SUPPLIED RECORDS Start Marker

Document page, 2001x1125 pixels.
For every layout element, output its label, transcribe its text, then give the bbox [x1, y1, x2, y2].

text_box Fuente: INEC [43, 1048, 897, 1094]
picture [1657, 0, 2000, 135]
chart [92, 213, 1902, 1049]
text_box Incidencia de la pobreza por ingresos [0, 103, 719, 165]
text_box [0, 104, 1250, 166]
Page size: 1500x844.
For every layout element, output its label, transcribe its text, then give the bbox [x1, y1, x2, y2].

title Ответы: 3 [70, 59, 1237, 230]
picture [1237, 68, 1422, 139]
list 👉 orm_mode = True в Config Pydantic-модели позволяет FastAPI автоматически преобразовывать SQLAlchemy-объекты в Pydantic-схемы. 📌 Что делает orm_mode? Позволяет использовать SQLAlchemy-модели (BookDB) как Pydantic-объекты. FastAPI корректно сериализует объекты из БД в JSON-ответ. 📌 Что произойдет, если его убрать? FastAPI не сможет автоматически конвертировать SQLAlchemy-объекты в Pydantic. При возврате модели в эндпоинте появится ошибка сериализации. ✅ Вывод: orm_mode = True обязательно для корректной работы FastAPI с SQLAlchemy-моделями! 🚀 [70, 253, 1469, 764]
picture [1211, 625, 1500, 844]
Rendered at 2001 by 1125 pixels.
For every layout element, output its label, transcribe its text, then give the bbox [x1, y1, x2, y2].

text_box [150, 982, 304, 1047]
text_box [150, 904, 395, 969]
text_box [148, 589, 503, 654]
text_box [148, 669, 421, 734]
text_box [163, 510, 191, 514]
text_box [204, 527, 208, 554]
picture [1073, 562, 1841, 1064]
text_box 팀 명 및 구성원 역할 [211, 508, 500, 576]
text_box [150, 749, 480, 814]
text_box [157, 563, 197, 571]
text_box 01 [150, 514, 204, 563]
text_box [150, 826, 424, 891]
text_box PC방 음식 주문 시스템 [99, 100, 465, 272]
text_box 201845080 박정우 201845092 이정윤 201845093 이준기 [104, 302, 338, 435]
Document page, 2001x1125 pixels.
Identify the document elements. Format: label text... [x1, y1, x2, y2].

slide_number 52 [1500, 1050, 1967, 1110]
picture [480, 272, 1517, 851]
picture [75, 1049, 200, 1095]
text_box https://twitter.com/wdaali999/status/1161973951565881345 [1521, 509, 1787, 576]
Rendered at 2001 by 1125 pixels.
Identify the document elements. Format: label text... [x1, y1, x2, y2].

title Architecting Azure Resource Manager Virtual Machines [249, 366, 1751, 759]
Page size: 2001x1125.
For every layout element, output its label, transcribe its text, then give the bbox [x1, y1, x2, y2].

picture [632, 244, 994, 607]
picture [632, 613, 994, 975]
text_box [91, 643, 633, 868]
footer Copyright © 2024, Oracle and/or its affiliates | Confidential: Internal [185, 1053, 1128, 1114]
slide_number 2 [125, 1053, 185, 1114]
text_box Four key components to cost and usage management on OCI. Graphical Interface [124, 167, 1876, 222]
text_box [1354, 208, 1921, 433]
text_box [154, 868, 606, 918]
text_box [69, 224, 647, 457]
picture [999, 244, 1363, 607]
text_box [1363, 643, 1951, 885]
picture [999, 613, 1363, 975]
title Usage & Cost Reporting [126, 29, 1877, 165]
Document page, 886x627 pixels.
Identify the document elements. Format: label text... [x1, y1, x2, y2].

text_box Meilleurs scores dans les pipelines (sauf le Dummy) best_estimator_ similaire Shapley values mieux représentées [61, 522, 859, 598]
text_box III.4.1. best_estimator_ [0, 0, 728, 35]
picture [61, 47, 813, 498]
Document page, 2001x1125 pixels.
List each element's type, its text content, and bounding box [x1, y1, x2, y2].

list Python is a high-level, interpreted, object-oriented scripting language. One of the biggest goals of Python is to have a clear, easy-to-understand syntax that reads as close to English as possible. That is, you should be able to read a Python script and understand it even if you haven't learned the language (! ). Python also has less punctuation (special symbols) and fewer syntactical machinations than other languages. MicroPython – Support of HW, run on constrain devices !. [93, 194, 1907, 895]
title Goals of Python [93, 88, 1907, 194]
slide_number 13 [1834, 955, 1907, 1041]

SUPPLIED RECORDS End Marker

### PROBLEM TO WORK ON
Return the entries exactly through the "Page size: 1500x844." line.

### FINISHED TASK
Document page, 2001x1125 pixels.
For every layout element, output its label, transcribe its text, then give the bbox [x1, y1, x2, y2].

text_box Fuente: INEC [43, 1048, 897, 1094]
picture [1657, 0, 2000, 135]
chart [92, 213, 1902, 1049]
text_box Incidencia de la pobreza por ingresos [0, 103, 719, 165]
text_box [0, 104, 1250, 166]
Page size: 1500x844.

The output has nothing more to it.